Exercise set =
1. According to the Patagonia travel excerpt, in what year was the town of El Chaltén established?
2. Pick up the Patagonia travel excerpt after its final sentence and continue writing it.

Source excerpt =
(begin)

Salto del Claro waterfall

Puerto Natales and Torres del Paine

Puerto Natales is within the southern channels and fjords region of Patagonia, veined with rivers and estuaries that create passages for howling winds that’ll knock you off your feet. If you’re organised, you can travel by boat through them from town to town – certainly the most scenic way to get around, if not the fastest. Puerto Natales is the closest town to Torres del Paine National Park.

 

The town of Puerto Natales blew me away

 

Torres del Paine itself is diverse. Expect towering snow-capped mountains, expansive glaciers, native flora that wouldn’t look out of place in Australia, scrubby bushland, pine forests, and rivers and lakes in every shade of blue.

 

The W Trek

Distance: 15-30km per day
Duration: 3-5 days

The holy grail of Patagonian hiking in the Torres del Paine National Park. It’s one half of the famous nine-day O-trek, and if you have a Microsoft computer, you’ve probably been teased with a picture of the famous towers at Mirador las Torres.

Distances on this hike are rough – you hike from refugio to refugio, so the distance you do each day depends on which refugio you booked.

Book ahead through Booking Patagonia Travel. Organising these treks can be a bit of a logistical headache, as the campgrounds are owned by different companies. This website consolidates their booking systems to make it a bit easier. Get in early if you want to camp!

If that all sounds like too much, day hikes in Torres del Paine are another option. The hike to the famous Mirador las Torres, and Glacier Grey can both be done in a day.

Now that you’re near the bottom of the Earth, hop over the border to Argentina, and make your way back up north.

Argentina, South to North

El Calafate

Calafate is a type of berry, and you can try it in many local dishes – sandwiched between shortbread as an alfajor or blitzed with lemon and pisco in a calafate sour! El Calafate is in the Glacier and Fitzroy region of Patagonia, home to the famous Perito Moreno glacier.

 

The awe-inspiring scenes of Perito Moreno Glacier

 

  • Perito Moreno Glacier – Maybe ‘hiking’ is a stretch, but Perito Moreno is the thing to do in El Calafate, and for good reason – this glacier is literally on the move. On any given day you can sit and watch as slabs of ice break off and plunge into the cloudy water below.
  • Walk the boardwalk – the cheapest option is to drive or book a transfer to the glacier, and spend a few hours walking the boardwalk that faces the glacier. It’s easy walking, but there are a lot of stairs
  • Ice-walking tours are available to take you hiking on the glacier and serve you a whiskey over glacial ice
  • Cruise right up to the glacier wall, or at least as close as you can get while still being a safe distance from falling shelves of ice

El Chaltén

El Chaltén is a young town by South American standards, established in 1985 in a bid to protect border creep by neighbouring Chile, it became a haven for hikers due to its location – smack bang in the middle of Los Glaciares National Park. Home to Mount Fitzroy, the mountain made famous by the brand Patagonia’s iconic emblem.

(end)

Data lines =
(begin)

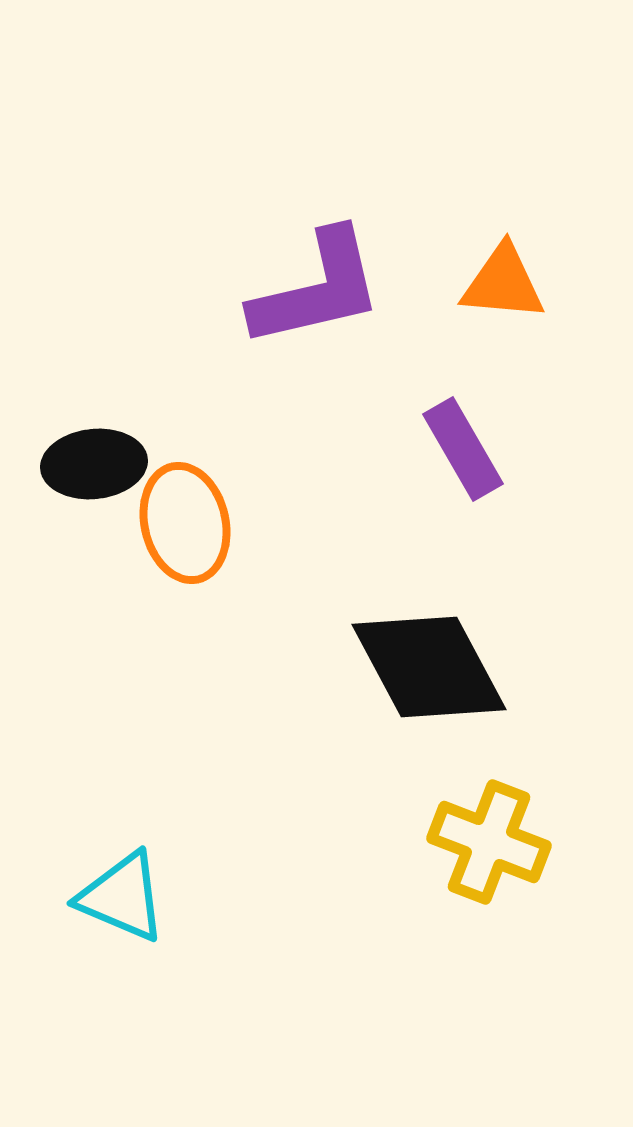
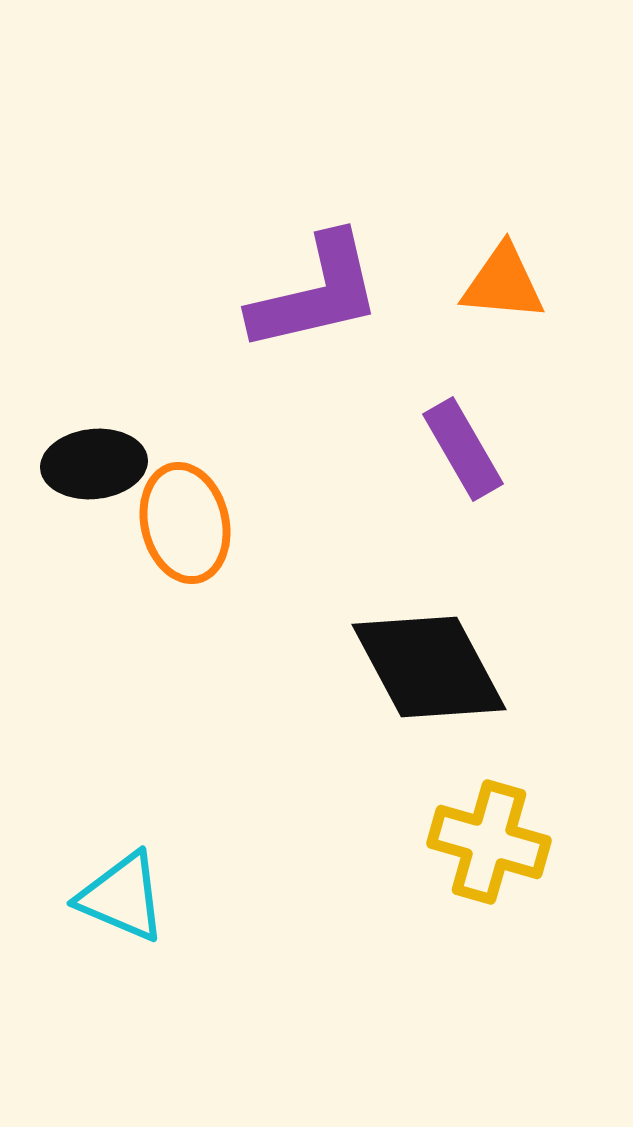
purple L-shape: moved 1 px left, 4 px down
yellow cross: rotated 5 degrees counterclockwise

(end)

Answers per task =
1. 1985

2.
The best thing about hiking in El Chaltén is you can literally roll out of bed and onto the trails. Dozens leave directly from the town, no permits are required, and they’re clearly marked. It’s cheap, accessible, and there’s a hike for every skill level.

Laguna de los Tres

Distance: 22km, out and back
Elevation gain: 1068m

The hike to Mt Fitzroy! Save this for your sunniest day to see Fitzroy and co in all their glory. The last 1km is where all the elevation is – you can sit this out if you’re not up for it, the views the whole way are impeccable so you’ll still see plenty!

 

A bluebird day at Mt Fitzroy

Laguna Torre

Distance: 17km, out and back
Elevation gain: 500m

Wide open spaces, surrounded by mountains in every direction. Fairly flat after the first few kilometres to get you out of town, most of this hike is through a dried up river bed. Also a good option for trail running, if you go early enough to beat the crowds.

Las Aguilas & Condors Lookout

Distance: 5.3km loop
Elevation gain: 215m

This is the most accessible lookout with a great view of the town. A lot of people will just go to the first lookout (Los Condors), but the loop that takes you to the Las Aguilas lookout has incredible views and is less popular, but worth the journey.

 

Don’t skip the Las Aguilas lookout!

Glacier Huemules

Distance: 3.2km, out and back
Elevation gain: 200m

An easy 3.2km, through mossy fairytale forest. You’ll need a car or a transfer for this hike, but it’s worth the effort for something a little different. I recommended this for a ‘rest day’ hike, or if you have a more overcast day.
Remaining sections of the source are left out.